The evaluation of the Gaussian integral is standard in Undergraduate Calculus ( Calculus II ?). I am not really asking how to evaluate this integral, which can be done by appealing to Fubini's theorem. Rather I do not understand this statement.
Note that $f(x) = \exp(-x^2)$ is integrable on $[0,+\infty)$. Indeed, $f(x) = O\left(\frac{1}{x^2}\right)$, thus ...

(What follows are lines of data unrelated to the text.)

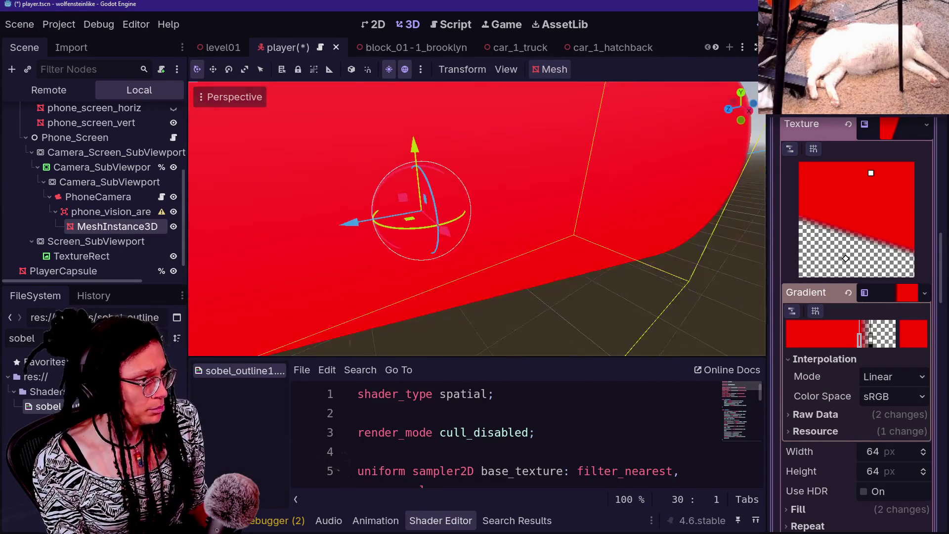
key(s)
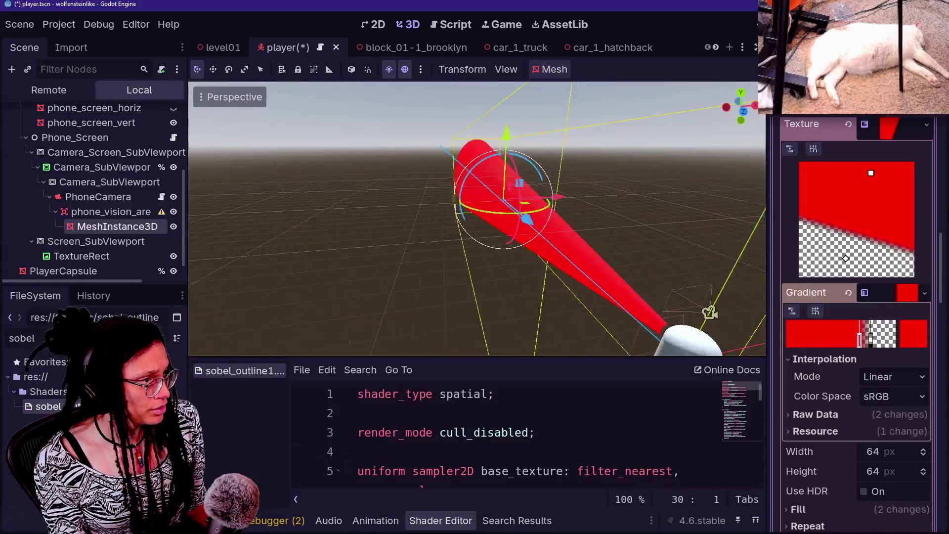
key(s)
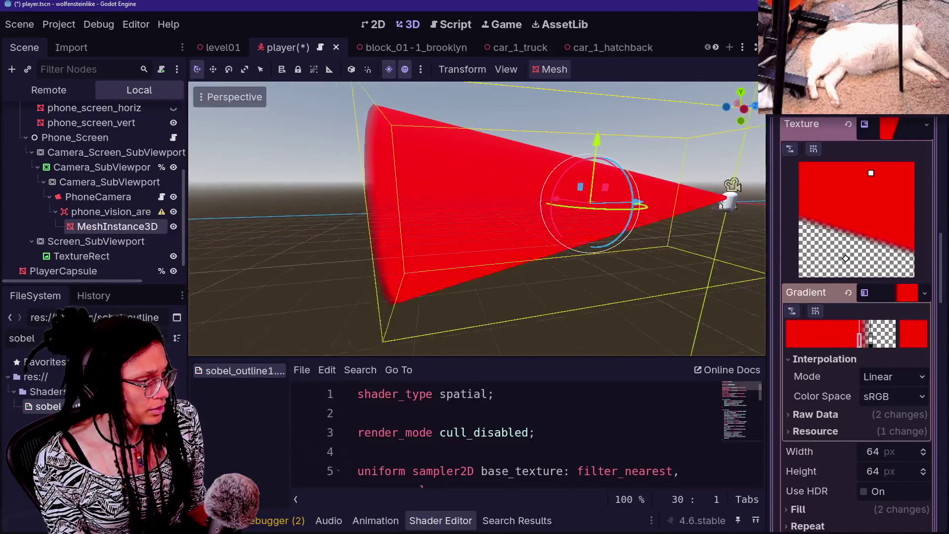
key(a)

This statement preceeds, the line before Fubini is applied. I am not sure of the significance of "Big-Oh" here. I do not know how to use the above method to show a function is integrable. Could someone help me ?
Thank you for your time.
I think there might be a mistake, and the author meant $x^2$ instead of $x$. Indeed note that $$ \lim_{x \to \infty} \frac{x^2}{e^{x^2}} = 0$$ so $f(x) = O(\frac{1}{x^2})$. Now for any $h > 0$ we have $$ \int_h^\infty \frac{dx}{x^2} = \frac{1}{h}$$ now by the above there exists $m > 0$ such that for $x > m$ we have $$ e^{-x^2} \leq \frac{M}{x^2}$$ and now it follows that $$ \int_0^\infty e^{-x^2} \ dx = \int_0^m e^{-x^2} \ dx + \int_m^\infty e^{-x^2} \ dx$$ and again by the above and since $e^{-x^2}\le1$ for every $x$, $$ \int_0^\infty e^{-x^2} \ dx \leq \int_0^m e^{-x^2} \ dx + \frac{M}{m}\leq m + \frac{M}{m}$$ so the indefinite integral converges.